If there has been a significant study, then there is probably a surname project on FTDNA right now. If you reveal the surname in question, then I can check for you. Or you can just Google for yourself "Smith surname study FTDNA", but replace "Smith" with your desired surname. You can poke around in the study pages without testing at FTDNA or otherwise having an association with them. That will give you an idea of the size of the study, which should be a factor in deciding whether you want to proceed.
What you want to find is the "chart" for the study. The chart shows the DNA test results for men in the study, anonymized, but showing the most distant paternal ancestor for each person in the study. The study administrators will cluster the testers into groups with similar test results. Hopefully what you will see is a group labeled "Switzerland" and another labeled "Winterthur", or at least, that area of Germany.
If that is the case, then you may have success testing your theory. Test your uncle, and either he will come back as a decent match to one cluster, or a decent match to the other, or not a match to either. If you share a common ancestor 500 years ago, then you have a good chance of detecting this with an STR test.
You mention that Y-DNA haplogroups aren't very specific. That is true. Thee are two ways to test a Y-chromosome. You can test STRs, or you can test SNPs. The basic FTDNA test tests STRs only. 23andme estimates your haplogroup by instead testing just a few SNPs.
STR mutations happen much more frequently than SNP mutations. That means you may match exactly the same small collection of SNP mutations with your paternal ancestor from 2000 years ago, as will a bunch of other people around Europe, so you can't get genealogical use out of this. Your STRs, on the other hand, will probably differ considerably from your ancestor from 2000 years ago. So if you share a lot of STRs with a match, your common ancestor was probably more recent. 500 years is a reasonable time-frame to be looking at to test your theory with STRs. If you find a match in that time-frame, however, you will not know exactly how many generations back the common ancestor is. I should warn you that adoption of surnames happened in many places only around 500 years ago or more recently, so it could be that your paternal ancestor back then did not have the "surname" that you think. It may happen then that you have matches with a different surname than you are expecting.

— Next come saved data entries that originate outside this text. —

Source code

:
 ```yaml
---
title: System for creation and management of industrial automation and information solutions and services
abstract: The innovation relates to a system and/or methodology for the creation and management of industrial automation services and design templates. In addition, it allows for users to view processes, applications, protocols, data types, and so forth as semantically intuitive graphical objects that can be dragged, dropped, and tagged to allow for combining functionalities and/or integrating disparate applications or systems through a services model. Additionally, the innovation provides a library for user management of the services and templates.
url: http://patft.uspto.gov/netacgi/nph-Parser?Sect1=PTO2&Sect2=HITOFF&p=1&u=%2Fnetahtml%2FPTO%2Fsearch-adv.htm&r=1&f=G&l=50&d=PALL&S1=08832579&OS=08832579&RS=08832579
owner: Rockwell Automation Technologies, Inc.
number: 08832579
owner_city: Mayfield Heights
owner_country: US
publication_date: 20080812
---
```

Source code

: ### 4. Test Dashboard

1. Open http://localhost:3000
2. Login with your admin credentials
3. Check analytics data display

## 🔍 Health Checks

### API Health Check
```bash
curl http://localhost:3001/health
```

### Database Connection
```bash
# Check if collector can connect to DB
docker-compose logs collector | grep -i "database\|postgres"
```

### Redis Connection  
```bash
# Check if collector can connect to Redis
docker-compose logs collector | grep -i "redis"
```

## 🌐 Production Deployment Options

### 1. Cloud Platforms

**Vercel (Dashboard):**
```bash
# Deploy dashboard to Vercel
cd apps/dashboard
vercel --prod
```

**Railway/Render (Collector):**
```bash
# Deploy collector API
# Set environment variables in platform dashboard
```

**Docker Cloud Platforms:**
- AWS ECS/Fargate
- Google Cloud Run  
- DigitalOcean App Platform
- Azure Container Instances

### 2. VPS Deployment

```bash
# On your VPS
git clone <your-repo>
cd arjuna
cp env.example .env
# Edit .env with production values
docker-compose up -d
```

For completeness: there is a much more expensive test that will test your STRs and a lot of SNPs. Or you can even get a Whole Genome Sequence, which will test everything. If you test a lot of SNPs, then you will have a much more precise subclade of your haplogroup. My impression is that most of these subclades still formed more than 500 years ago, but that in some cases it is possible to pinpoint the subclade around 400-500 years ago, which starts to make those SNP tests genealogically useful. There is a huge "y-tree" that just keeps getting more detailed as more people test, and the lower branches are starting to enter the "genealogical timeframe". The dream is that this will eventually be the case for a large chunk of the tree.